La contribution de l'école privée au Québec à la littératie et à la numératie des 15 ans : une analyse par effets de traitement
Pierre Lefebvre
Québec's students at the secondary level have always been considered as a relatively performing group on the basis of their mean scores in international skills tests (reading, math, sciences) such as PISA, and TIMSS. It is less known that students' performance in private schools, where a significant proportion are enrolled at the secondary level, raise substantially the reported mean scores. Nonetheless, a school with high standardized scores may be an institution where students come from a much advantaged background or are selected on the basis of their abilities or social class. The impact of non-randomness for the estimation of a treatment effect poses analytical challenges like bias related to selection, causality, or recruitment that must be reduced or neutralized.

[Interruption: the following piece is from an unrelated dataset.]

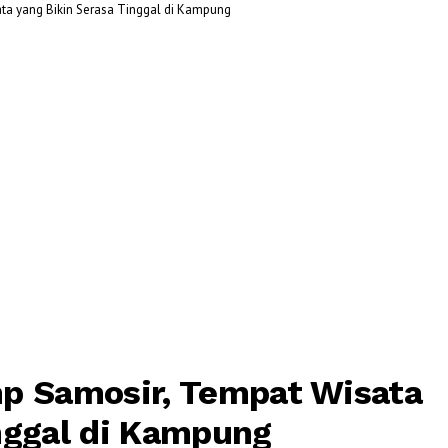
ta yang Bikin Serasa Tinggal di Kampung
mp Samosir, Tempat Wisata
nggal di Kampung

There are many categories of estimators that can be implemented to assess a non-random policy/intervention based on models for both the outcome variable and the treatment assignment, while taking into consideration the selection bias. We use rich student-level micro data from five (2000, 2003, 2006, 2009, 2012) Programme for International Student Assessment (PISA) and four types of estimators to estimate the impact of private schools on student performance in reading, math, and sciences. The analysis also conducts a falsification exercise with students from Ontario as a control group relative to Québec's students in the private or public sector. Results suggest that the large minority of students attending private schools at the secondary level largely explains the higher PISA scores of Québec over the years, as well as the scores in the public sector (due to external effects from school competition). According to the more conservative treatment effects, private schools add approximately one year of study in reading and math scores. Results highlight the major importance of increased 'knowledge capital' by the private sector, that is proficiency scales in cognitive skills. The characteristics of schools and teachers in the private sector, and the socio-economic status of students and their parents, are also important factors of achievement gaps between the two systems of education.